**Data excerpts**.

======

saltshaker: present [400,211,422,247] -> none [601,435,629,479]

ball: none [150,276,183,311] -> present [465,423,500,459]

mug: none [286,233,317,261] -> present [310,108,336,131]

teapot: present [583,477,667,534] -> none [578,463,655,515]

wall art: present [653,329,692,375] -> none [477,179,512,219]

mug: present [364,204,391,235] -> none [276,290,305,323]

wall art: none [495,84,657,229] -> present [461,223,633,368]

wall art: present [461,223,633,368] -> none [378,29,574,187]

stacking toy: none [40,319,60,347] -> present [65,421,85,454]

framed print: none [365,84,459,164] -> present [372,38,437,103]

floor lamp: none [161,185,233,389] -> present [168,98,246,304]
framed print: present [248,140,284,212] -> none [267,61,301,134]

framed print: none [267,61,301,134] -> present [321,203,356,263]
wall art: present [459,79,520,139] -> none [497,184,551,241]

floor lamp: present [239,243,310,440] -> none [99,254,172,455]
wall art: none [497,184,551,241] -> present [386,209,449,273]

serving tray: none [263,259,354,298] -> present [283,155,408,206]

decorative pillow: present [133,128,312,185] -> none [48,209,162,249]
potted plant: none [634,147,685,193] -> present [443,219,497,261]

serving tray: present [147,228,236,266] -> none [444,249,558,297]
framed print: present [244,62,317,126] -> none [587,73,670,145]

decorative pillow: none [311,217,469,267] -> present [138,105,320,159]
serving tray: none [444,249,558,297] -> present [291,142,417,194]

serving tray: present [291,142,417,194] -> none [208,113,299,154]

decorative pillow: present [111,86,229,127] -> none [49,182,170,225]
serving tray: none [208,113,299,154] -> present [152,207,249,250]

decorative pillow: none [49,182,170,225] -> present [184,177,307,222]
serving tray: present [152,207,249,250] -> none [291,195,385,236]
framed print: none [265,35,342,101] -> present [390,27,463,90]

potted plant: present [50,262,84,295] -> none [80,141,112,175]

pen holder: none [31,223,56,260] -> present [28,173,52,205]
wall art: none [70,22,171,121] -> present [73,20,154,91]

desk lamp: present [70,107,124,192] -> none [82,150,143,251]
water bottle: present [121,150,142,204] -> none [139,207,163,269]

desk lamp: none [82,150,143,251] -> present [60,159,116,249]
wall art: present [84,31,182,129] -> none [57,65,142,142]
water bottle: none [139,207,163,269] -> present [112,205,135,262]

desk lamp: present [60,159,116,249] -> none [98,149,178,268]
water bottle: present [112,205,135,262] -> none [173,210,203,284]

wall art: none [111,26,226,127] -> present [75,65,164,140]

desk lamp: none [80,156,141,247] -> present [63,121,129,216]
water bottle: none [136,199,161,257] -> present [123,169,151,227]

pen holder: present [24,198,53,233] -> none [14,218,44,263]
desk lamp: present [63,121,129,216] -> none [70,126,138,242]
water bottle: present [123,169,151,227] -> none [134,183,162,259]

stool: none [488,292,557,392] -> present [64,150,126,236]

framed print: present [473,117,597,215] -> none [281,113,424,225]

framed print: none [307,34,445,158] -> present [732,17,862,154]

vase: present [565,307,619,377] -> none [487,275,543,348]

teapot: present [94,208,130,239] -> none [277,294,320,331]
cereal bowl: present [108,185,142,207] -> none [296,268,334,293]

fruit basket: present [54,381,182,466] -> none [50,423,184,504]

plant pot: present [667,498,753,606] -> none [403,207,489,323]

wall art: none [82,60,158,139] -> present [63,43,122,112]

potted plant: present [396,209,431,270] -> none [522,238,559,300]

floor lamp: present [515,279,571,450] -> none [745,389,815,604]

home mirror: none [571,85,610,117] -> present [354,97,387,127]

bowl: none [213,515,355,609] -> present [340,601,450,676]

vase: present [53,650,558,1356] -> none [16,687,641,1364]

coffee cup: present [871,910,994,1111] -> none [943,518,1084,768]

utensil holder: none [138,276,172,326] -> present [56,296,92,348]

======

**The problem**.
Every line in the listing that holds the string "holder" should be copied out.

**Your response**.
pen holder: none [31,223,56,260] -> present [28,173,52,205]
pen holder: present [24,198,53,233] -> none [14,218,44,263]
utensil holder: none [138,276,172,326] -> present [56,296,92,348]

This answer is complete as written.